===== RECORDS
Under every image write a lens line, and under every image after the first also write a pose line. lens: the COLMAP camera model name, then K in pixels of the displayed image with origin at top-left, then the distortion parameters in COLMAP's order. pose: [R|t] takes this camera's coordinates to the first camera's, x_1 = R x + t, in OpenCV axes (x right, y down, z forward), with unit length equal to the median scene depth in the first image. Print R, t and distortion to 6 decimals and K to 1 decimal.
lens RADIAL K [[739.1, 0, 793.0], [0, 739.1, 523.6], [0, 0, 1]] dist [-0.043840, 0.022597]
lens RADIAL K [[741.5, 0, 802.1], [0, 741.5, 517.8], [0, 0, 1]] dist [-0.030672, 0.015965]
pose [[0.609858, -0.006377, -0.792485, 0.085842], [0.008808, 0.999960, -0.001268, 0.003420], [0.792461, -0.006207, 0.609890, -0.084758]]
==========
===== RECORDS
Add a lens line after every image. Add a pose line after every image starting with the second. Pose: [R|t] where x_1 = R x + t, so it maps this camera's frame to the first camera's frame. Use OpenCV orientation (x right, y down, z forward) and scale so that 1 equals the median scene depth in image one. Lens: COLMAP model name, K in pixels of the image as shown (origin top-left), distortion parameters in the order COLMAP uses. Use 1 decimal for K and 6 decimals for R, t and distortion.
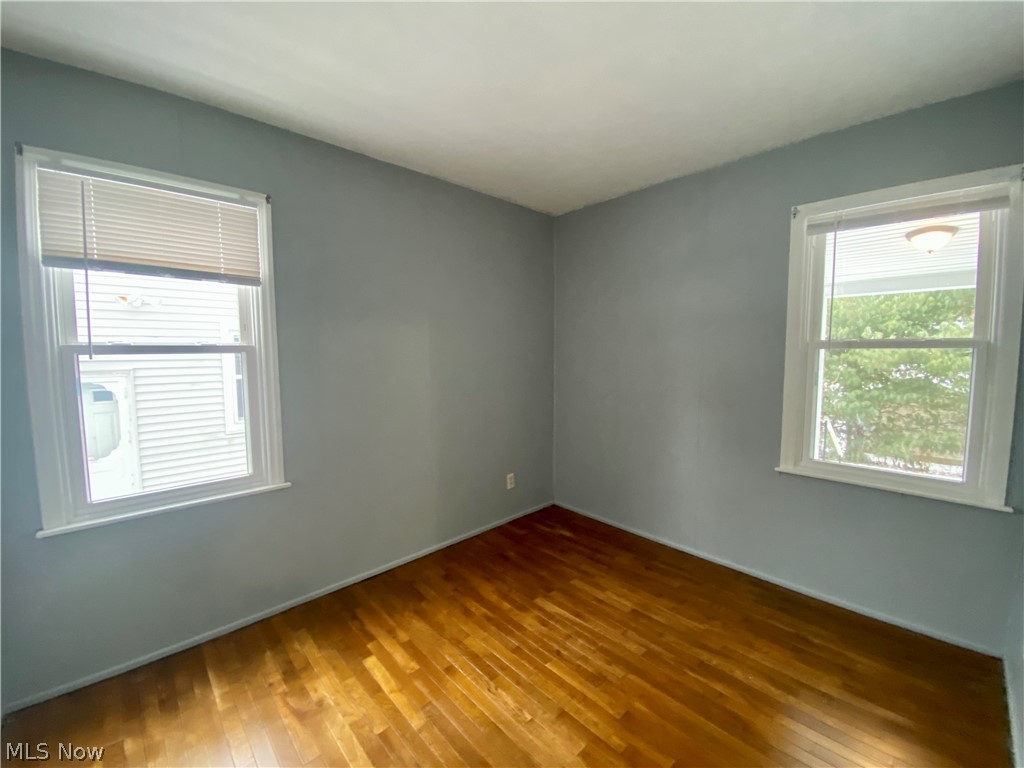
==========
PROBLEM TO WORK ON
Copy out the lines beginning with the one that contains "Under every image write" and ending after the one that contains "-0.006207, 0.609890, -0.084758]]".

SOLUTION
Under every image write a lens line, and under every image after the first also write a pose line. lens: the COLMAP camera model name, then K in pixels of the displayed image with origin at top-left, then the distortion parameters in COLMAP's order. pose: [R|t] takes this camera's coordinates to the first camera's, x_1 = R x + t, in OpenCV axes (x right, y down, z forward), with unit length equal to the median scene depth in the first image. Print R, t and distortion to 6 decimals and K to 1 decimal.
lens RADIAL K [[739.1, 0, 793.0], [0, 739.1, 523.6], [0, 0, 1]] dist [-0.043840, 0.022597]
lens RADIAL K [[741.5, 0, 802.1], [0, 741.5, 517.8], [0, 0, 1]] dist [-0.030672, 0.015965]
pose [[0.609858, -0.006377, -0.792485, 0.085842], [0.008808, 0.999960, -0.001268, 0.003420], [0.792461, -0.006207, 0.609890, -0.084758]]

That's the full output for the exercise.